Hypercapnic acidosis was associated with reduced 28-day mortality in the 12 mL/kg predicted body weight tidal volume group after controlling for comorbidities and severity of lung injury. These results are consistent with a protective effect of hypercapnic acidosis against ventilator-associated lung injury that was not found when the further ongoing injury was reduced by 6 mL/kg predicted body weight tidal volumes.

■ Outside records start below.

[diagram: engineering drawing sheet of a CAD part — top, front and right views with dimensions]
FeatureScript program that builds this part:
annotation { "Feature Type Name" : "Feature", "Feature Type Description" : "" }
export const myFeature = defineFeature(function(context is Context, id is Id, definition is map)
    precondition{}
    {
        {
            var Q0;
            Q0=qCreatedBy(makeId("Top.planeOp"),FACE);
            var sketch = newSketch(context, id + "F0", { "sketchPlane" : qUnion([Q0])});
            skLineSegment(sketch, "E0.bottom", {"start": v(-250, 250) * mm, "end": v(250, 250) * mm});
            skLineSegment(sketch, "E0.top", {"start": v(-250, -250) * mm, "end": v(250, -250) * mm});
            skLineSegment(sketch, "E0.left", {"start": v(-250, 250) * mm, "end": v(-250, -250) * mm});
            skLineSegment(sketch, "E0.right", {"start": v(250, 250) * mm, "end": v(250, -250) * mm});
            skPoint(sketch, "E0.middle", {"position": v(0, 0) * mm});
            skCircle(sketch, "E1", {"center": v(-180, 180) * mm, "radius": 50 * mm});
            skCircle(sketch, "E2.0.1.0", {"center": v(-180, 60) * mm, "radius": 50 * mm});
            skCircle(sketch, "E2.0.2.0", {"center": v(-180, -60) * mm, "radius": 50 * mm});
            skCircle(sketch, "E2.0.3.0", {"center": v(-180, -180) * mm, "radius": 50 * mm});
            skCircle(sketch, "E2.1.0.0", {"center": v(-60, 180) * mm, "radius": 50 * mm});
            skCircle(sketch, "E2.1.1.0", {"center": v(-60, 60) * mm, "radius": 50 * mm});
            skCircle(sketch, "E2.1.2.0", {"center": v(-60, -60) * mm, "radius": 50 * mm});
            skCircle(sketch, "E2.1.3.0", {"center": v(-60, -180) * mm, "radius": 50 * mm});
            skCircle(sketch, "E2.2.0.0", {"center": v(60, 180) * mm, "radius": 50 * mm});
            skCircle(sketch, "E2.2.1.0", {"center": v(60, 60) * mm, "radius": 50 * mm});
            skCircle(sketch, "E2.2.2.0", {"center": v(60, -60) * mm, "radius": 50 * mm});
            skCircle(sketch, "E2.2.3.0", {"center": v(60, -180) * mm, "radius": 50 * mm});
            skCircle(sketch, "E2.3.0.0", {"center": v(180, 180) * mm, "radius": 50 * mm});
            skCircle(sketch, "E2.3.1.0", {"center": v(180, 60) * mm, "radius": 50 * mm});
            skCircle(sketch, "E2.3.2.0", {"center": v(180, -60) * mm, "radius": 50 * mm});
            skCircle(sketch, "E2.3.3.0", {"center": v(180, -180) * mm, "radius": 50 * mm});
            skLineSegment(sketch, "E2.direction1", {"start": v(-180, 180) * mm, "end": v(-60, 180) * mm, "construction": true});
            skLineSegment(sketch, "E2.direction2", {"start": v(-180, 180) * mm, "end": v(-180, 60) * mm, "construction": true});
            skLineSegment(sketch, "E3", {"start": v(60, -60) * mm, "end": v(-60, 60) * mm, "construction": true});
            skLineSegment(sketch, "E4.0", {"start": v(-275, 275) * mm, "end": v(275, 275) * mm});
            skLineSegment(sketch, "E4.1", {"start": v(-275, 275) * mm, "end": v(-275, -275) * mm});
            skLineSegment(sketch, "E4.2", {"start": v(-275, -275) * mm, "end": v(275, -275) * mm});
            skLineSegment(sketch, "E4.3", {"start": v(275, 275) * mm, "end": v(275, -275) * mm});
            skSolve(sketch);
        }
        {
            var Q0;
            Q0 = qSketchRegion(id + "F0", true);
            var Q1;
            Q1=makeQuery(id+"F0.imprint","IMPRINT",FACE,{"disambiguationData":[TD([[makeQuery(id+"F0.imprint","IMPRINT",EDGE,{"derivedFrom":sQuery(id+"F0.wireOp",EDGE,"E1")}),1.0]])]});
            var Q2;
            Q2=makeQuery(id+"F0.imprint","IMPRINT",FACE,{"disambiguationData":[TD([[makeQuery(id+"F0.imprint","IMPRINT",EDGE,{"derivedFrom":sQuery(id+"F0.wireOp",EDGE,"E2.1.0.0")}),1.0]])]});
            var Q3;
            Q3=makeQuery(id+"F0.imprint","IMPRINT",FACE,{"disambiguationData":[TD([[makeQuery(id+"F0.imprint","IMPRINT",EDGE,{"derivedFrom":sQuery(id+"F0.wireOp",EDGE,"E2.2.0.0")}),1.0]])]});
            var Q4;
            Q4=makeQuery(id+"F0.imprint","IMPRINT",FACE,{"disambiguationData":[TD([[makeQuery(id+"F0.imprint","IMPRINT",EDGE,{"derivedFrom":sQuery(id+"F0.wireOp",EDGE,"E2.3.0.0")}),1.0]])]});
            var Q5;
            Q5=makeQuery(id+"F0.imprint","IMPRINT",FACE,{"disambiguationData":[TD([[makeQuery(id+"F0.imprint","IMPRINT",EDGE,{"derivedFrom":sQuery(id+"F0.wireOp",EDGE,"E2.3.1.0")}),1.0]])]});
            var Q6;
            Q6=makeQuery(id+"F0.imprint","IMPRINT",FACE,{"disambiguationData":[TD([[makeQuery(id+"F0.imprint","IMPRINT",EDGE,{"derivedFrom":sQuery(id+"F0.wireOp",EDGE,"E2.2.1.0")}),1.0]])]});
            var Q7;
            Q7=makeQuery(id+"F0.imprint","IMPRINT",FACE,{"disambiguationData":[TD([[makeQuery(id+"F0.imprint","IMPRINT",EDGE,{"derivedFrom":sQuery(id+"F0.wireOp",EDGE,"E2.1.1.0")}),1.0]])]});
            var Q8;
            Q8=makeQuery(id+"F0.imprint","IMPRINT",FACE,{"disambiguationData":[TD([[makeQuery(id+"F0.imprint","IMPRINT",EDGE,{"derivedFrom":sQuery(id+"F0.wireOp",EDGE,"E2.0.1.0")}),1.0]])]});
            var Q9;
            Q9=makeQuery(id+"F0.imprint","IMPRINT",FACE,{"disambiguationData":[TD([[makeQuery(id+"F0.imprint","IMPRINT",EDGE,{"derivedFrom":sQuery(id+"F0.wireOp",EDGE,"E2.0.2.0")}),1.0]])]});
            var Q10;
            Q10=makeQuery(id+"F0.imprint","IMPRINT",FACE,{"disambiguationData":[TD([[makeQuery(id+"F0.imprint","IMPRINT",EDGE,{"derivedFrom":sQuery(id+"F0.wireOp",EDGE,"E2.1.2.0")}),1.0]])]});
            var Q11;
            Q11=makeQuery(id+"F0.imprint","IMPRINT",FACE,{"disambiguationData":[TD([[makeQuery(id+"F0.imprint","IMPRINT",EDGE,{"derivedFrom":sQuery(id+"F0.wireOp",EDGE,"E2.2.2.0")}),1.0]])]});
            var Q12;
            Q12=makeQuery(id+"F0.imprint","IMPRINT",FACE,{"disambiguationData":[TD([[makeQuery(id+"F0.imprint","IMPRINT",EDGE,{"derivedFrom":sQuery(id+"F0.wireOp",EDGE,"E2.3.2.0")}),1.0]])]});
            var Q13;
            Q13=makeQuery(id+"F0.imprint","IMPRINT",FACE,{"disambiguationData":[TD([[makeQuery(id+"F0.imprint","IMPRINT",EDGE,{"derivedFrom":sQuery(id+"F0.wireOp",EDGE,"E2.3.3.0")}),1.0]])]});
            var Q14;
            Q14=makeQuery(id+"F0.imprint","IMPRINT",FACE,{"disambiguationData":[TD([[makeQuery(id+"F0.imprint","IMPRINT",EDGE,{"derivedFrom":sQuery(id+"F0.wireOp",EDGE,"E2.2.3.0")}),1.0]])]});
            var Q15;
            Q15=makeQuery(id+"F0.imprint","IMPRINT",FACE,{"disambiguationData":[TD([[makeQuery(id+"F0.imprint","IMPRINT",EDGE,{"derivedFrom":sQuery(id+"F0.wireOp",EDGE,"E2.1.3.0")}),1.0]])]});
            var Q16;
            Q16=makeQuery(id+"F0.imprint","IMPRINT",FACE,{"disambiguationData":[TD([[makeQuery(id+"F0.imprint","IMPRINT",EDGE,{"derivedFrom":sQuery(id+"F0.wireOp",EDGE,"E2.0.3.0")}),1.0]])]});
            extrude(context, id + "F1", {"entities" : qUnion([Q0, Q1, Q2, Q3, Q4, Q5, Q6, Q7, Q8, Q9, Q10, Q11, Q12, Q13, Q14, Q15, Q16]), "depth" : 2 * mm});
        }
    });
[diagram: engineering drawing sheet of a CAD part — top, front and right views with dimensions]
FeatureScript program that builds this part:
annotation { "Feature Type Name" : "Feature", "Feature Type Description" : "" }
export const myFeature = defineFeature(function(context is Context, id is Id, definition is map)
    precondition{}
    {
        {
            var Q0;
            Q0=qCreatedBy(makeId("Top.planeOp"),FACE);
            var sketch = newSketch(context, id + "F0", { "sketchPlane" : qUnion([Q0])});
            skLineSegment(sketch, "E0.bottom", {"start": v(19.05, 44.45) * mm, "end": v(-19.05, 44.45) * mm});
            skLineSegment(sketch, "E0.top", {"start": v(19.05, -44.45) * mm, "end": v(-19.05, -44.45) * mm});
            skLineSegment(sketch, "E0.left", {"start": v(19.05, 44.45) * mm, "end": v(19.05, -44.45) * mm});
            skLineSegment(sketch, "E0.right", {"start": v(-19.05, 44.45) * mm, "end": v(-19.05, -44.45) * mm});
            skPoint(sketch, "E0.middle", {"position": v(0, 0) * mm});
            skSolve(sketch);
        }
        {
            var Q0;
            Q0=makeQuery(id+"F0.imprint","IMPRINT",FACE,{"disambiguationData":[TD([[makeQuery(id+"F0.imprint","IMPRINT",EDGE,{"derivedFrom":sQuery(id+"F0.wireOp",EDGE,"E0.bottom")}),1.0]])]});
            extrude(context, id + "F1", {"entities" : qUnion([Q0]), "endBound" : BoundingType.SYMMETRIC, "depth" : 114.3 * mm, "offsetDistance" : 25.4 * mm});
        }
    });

我们检验了如下假设,即对于急性肺损伤患者,高碳酸血症性酸中毒与死亡率降低相关,且与机械通气的变化无关。
使用假设驱动的多变量逻辑回归对随机临床试验数据进行二次分析。
一项随机、多中心试验(n = 861),比较了美国国立卫生研究院急性呼吸窘迫综合征(ARDS)网络先前公布的12 mL/kg与6 mL/kg预测体重的潮气量。
纳入一项随机、多中心试验的急性肺损伤患者(n = 861)。
无。
在12 mL/kg预测体重潮气量组中,定义为第1天pH<7.35且动脉血二氧化碳分压(Pa(CO2))>45 mmHg的高碳酸血症性酸中毒与28天死亡率相关的校正比值比及95%置信区间(CI)为0.14(95%CI 0.03 - 0.70,p = 0.016);在6 mL/kg预测体重潮气量组中为1.18(95%CI 0.59 - 2.35,p = 0.639)。一系列不同程度的高碳酸血症性酸中毒的其他定义表明,在12 mL/kg预测体重潮气量组中,高碳酸血症性酸中毒与28天死亡率之间存在剂量反应关系。在6 mL/kg预测体重潮气量组中,我们对高碳酸血症性酸中毒的任何定义均与28天死亡率降低无关。
在控制合并症和肺损伤严重程度后,12 mL/kg预测体重潮气量组中高碳酸血症性酸中毒与28天死亡率降低相关。这些结果与高碳酸血症性酸中毒对呼吸机相关性肺损伤的保护作用一致,而当通过6 mL/kg预测体重潮气量减少进一步的持续性损伤时未发现这种保护作用。